Türkiye, iki gündür, bir anda ortaya çıkıp elinde 15 bin askerle ilgili fişleme listesi olduğunu söyleyen ve bu listeyi savcılığa yeni teslim eden Tuncay Özkan'ı konuşuyor.
Normal bir ülkede olsa bu gelişmenin haberleştiriliş biçiminden muhalefetin gündemine geliş şekline kadar onlarca soru sorulur, yüz farklı açıdan etik ve mantıki süzgeçten geçirilir ondan sonra da detayına inilirdi.
Ama maalesef normal bir ülkede değiliz...
Tuncay Özkan'ın iddiasına göre adını hatırlamadığı (!) ve futbol hakemi olduğunu bildiği biri İzmir havaalanında kendisine geliyor ve ordudaki cemaat üyelerinin adını vereceğini söylüyor. Daha sonra İstanbul'da tekrar bir araya geldiği bu kişinin kendisine bir flash bellek verdiğini söyleyen Özkan bellekte 30'un üzerinde şifreli dosya bulduklarını, kendisinin açabildiği dosyaların içinde hava kuvvetlerinde görev yapan askerler ilgili tutulmuş notlar bulunduğunu öne sürüyor.
Senaryo burada bugün havuz medyasının da katkısıyla biraz fantastikleşiyor. Havuza göre bu flash belleği, başka bir cemaatçi subay otobüste düşürmüş, duyarlı vatandaş da Tuncay Özkan'a vermiş filan... Bu fantastik kısma bu yazıda girilmeyecek zira israf-ı kelam olur.
Okuyucunun asabıyla oynamamak için durup dururken şapkadan tavşan çıkaran Tuncay Özkan üzerinden konuyu tamamlayalım.
Sevgili okuyucu...
Biliyorsunuz, iktidar öyle bir torba açtı ki bu torbaya girmek ya da girmemek bir ihbara bakıyor. İhbar edilen kişi en basiti yurtdışı çıkış yasağı ve haftada bilmem kaç gün karakolda imzayla yetinilen damgayla yaşamaya başlıyor. Ömrü cemaate küfretmekle geçmiş kişilerden çakma reyize film çekip yalakalık yapan yönetmene kadar herkes bu torbaya girebiliyor.

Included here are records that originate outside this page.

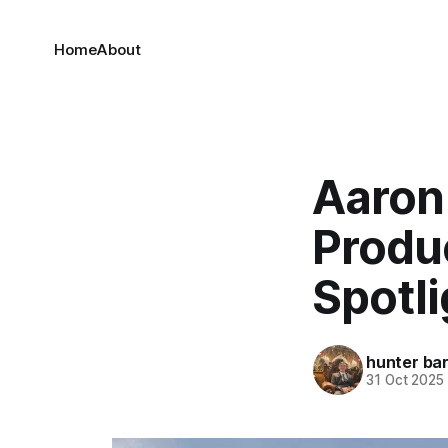
Home
About
Aaron
Produc
Spotli
hunter bar
31 Oct 2025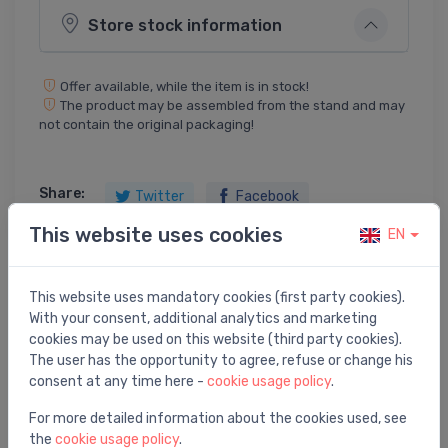
Store stock information
Offer available, while the item is in stock!
The product may be assembled from the stand and may
not contain the original packaging!
Share:
Twitter
Facebook
This website uses cookies
EN
This website uses mandatory cookies (first party cookies).
Product description
With your consent, additional analytics and marketing
cookies may be used on this website (third party cookies).
utility sink Keitele, stainless steel
The user has the opportunity to agree, refuse or change his
consent at any time here -
cookie usage policy
.
For more detailed information about the cookies used, see
the
cookie usage policy
.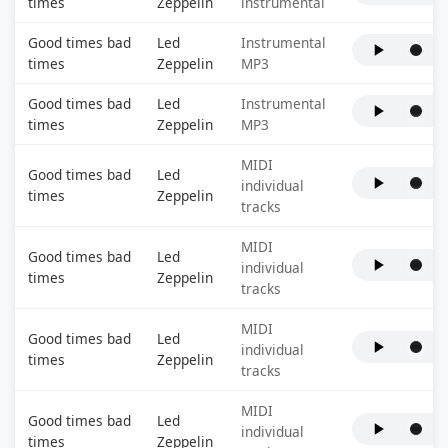
times
Zeppelin
instrumental
Good times bad
Led
Instrumental
times
Zeppelin
MP3
Good times bad
Led
Instrumental
times
Zeppelin
MP3
MIDI
Good times bad
Led
individual
times
Zeppelin
tracks
MIDI
Good times bad
Led
individual
times
Zeppelin
tracks
MIDI
Good times bad
Led
individual
times
Zeppelin
tracks
MIDI
Good times bad
Led
individual
times
Zeppelin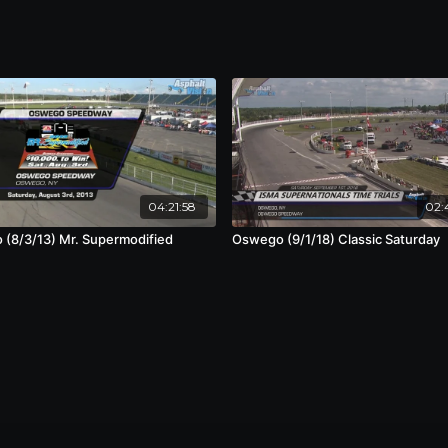
04:21:58
02:
(8/3/13) Mr. Supermodified
Oswego (9/1/18) Classic Saturday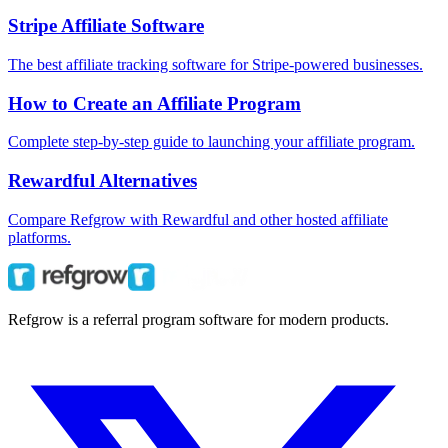
Stripe Affiliate Software
The best affiliate tracking software for Stripe-powered businesses.
How to Create an Affiliate Program
Complete step-by-step guide to launching your affiliate program.
Rewardful Alternatives
Compare Refgrow with Rewardful and other hosted affiliate
platforms.
Refgrow is a referral program software for modern products.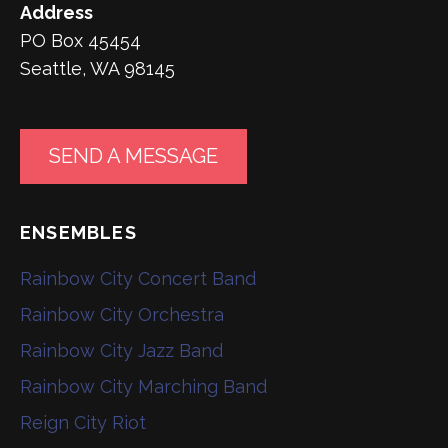
Address
PO Box 45454
Seattle, WA 98145
SEND A MESSAGE
ENSEMBLES
Rainbow City Concert Band
Rainbow City Orchestra
Rainbow City Jazz Band
Rainbow City Marching Band
Reign City Riot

Anlayın torbadaki genişliği...
Bu ahval ve şeraitten elbette ki birileri de faydalanmak istiyor. Keşke daha mantıklı ve akılcı işlerle çıksalar karşımıza ama ne yapalım cemaatin kalesi boş ve buraya şut çekmek için çok da yeteneğe ihtiyaç yok.
Vur gitsin...
Hem auta çıksa ne olur ki?
Kim ne diyecek?
Kalkıp biri iftira atıyor diye tazminat davası mı açacak emekli ETÖ sanığına?
O zaman aban topa.
3 bin... Yok yok 8 bin... Yahu ne kasıyorsunuz 15 bin cemaatçi asker yaz, kafanı bozanı ekle gitsin kim ne diyecek?
Adalet yürüyüşüne çıkıp bir aya yakın yürüyen ve itibarı artan Kılıçdaroğlu'na parti grup konuşmasında da bunu söylettik mi tamam bu iş... Dur dur hatta kamuoyuna o duyursun bu zeka parıltısı listeyi. O zaten bu tarz yapılanmaları doğru bulmuyor. Tuncay bey 'bak ne buldum' diye bir flash disk getirdiyse doğru buluyor ama. Harika bir muhalefet, harika bir basın, harika bir yargı. Altın çağ demeyeceksin de ne diyeceksin üstad?
Şaka bir yana, yukarıda yazılanlar 'gerçekten olmuş olsa' Tuncay Özkan'a en fazla AKP gönül koyardı tahmin ediyorum.
Bu tasfiye tutuklama işlerini aynı ekip planlamıyor olsa ''Canım biz kaç senedir bunları isim isim bulacağız diye kendimizi yedik bitirdik. Sende hazır liste vardı da neden demiyorsun? derlerdi herhalde. Bilemiyorum...
Anlaşılan boş kaleye şut çalışması artık tek haneli IQ seviyesinden sürecek, olan da manzaraya bakıp saçını başını yolan akıllılara olacak.